Desperate Kathy went after him. She left the room, hurried down the dark staircase, following instinct more than sight. A refrigerator door closing guided her to the kitchen, where she found him—head tilted back, milk carton to his lips, drinking like it might save him. He drained it, then looked over and saw her there.
“Bad dream,” he said. “Better now. Stay out of my room upstairs, its private.”
“Bad dreams made you leave our bed? Or was it me you were leaving?" she asked.
A shrug was his only response. “Stay out of my room. I mean it.”
“So you want my body but not my heart?” she asked.
He glared at her.
“This time you need to answer, Carmelo,” she said.
“I have been fighting to win your heart back for decades, Kat,” he mumbled.
“Going into that room won’t do it,” she countered.
"Needed to clear my head. That room helps,” he said.
She hesitated. "All those drawings on the walls—how long have you been doing that?"
"Started… a long time ago,” he mumbled.
“When did it start, Melo?”
“After the hospital. To help me remember your face when they sent you away. Matteo would come into my room and tear up the pictures so Mama wouldn’t find them. So I hid them. And then after I shot Pa. I drew him, wanted to remember the look on his face when the bullet hit him.

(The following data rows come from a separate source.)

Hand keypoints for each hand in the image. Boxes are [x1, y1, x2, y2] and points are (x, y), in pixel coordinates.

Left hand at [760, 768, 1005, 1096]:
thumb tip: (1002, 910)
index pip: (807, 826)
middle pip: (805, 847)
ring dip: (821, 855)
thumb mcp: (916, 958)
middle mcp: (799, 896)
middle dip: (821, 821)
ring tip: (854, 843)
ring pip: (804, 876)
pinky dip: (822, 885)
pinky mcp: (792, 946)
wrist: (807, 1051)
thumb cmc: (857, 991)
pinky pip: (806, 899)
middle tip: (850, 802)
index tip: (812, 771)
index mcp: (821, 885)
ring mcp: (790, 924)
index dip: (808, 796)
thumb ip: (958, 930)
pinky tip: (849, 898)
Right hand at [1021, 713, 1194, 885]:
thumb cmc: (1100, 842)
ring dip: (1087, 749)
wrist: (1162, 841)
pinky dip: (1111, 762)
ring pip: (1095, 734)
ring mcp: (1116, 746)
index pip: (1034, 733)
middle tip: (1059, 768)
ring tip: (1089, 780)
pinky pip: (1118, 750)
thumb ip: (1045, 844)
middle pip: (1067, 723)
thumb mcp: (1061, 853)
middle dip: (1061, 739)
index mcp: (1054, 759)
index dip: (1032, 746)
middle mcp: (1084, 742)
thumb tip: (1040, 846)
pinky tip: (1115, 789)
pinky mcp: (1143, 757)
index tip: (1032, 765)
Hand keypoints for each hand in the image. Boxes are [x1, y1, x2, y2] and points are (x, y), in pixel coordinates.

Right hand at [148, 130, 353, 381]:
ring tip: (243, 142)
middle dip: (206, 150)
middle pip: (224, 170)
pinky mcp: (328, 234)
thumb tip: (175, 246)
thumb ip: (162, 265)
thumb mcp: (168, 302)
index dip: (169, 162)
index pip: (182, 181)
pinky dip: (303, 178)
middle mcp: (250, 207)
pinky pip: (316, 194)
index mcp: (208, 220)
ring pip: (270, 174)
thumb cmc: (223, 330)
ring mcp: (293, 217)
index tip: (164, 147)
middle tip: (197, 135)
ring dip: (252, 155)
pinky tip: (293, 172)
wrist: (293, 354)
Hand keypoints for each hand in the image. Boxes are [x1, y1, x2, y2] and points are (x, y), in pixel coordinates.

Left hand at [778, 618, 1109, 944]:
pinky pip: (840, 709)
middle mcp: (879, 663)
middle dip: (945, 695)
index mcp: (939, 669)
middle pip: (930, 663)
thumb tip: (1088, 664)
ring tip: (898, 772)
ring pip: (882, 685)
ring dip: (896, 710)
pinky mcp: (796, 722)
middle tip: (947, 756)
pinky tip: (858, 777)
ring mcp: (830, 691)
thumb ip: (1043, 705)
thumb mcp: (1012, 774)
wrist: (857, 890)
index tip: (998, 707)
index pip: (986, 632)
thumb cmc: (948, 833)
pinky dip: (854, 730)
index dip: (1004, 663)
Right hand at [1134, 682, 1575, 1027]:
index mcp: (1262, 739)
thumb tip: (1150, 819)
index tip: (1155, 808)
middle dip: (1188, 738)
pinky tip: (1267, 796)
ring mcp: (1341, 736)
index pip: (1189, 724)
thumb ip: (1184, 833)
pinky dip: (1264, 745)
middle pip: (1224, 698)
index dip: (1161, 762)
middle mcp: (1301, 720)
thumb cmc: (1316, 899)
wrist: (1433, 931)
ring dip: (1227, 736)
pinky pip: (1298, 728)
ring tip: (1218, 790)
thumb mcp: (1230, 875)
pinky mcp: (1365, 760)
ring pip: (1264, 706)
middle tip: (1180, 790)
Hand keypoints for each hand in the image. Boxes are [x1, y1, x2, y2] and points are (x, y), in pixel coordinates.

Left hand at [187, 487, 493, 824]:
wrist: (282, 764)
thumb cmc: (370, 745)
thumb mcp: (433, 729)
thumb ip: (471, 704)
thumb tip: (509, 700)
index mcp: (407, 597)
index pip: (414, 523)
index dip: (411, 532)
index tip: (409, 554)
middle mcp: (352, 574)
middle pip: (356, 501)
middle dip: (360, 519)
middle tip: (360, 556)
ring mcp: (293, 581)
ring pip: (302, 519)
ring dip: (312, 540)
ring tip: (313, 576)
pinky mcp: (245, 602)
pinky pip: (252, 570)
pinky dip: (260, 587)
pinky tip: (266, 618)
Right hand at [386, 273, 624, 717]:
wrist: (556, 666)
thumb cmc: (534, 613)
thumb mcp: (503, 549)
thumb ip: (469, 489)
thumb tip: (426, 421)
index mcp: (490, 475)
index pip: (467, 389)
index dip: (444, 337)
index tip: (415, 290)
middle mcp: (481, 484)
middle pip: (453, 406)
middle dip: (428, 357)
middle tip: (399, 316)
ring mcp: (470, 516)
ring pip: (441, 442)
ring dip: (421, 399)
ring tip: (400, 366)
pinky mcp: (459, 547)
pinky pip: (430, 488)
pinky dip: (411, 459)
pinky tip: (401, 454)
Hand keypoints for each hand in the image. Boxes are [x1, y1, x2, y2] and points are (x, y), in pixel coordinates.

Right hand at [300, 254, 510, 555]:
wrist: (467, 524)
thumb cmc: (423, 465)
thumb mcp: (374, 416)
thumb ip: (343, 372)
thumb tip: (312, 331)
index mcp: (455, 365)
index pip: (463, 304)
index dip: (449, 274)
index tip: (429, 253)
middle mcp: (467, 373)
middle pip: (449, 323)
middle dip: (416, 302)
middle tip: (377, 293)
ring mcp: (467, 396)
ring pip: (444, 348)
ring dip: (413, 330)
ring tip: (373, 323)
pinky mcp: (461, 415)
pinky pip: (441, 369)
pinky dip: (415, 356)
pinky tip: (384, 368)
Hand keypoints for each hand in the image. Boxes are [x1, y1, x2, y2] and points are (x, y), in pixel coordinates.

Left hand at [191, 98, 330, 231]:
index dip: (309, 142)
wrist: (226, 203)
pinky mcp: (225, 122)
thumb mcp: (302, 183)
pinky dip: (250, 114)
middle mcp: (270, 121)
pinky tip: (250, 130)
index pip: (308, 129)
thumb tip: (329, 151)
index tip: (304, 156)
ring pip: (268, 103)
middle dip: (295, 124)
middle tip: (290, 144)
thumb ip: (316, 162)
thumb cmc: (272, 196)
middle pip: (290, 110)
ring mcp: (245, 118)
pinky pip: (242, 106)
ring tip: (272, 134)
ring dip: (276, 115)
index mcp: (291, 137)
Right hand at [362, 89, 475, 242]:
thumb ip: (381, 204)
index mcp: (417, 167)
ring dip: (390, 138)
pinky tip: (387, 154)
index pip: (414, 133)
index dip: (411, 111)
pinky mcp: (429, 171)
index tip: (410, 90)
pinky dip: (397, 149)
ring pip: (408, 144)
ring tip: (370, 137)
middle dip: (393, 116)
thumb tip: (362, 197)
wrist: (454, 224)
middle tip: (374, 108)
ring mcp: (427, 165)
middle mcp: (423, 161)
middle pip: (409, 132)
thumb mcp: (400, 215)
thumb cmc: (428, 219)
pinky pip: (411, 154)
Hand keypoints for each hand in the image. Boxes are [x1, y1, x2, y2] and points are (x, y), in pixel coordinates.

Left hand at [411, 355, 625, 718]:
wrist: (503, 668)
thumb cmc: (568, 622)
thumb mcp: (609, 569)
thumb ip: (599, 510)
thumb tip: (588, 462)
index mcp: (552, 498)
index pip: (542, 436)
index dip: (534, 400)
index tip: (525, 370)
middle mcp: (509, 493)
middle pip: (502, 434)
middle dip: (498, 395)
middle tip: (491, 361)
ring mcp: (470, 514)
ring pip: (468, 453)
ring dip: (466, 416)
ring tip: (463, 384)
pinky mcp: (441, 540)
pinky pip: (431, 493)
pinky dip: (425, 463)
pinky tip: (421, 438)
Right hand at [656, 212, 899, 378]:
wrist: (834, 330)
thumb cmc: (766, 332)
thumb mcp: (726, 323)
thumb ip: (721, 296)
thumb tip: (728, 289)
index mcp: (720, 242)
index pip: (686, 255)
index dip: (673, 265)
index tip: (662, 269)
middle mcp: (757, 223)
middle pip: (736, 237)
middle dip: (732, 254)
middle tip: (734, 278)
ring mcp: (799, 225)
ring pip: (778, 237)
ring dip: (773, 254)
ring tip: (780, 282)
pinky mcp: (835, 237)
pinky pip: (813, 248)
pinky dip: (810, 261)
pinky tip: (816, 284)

Kept them.” He looked away, ashamed.
“Like Janey kept barrettes from other women she helped,” Kathy mumbled.
He frowned. He didn’t understand the comparison. “I need to draw to calm myself, to make sure I remember."
“You put me on the ceiling?” she asked, crossing her arms to ward off the chill creeping over her skin. “Like some… thing…”
His gaze slipped over to her and then away. “I don’t know why I did that. I’ll take it down. Sorry.”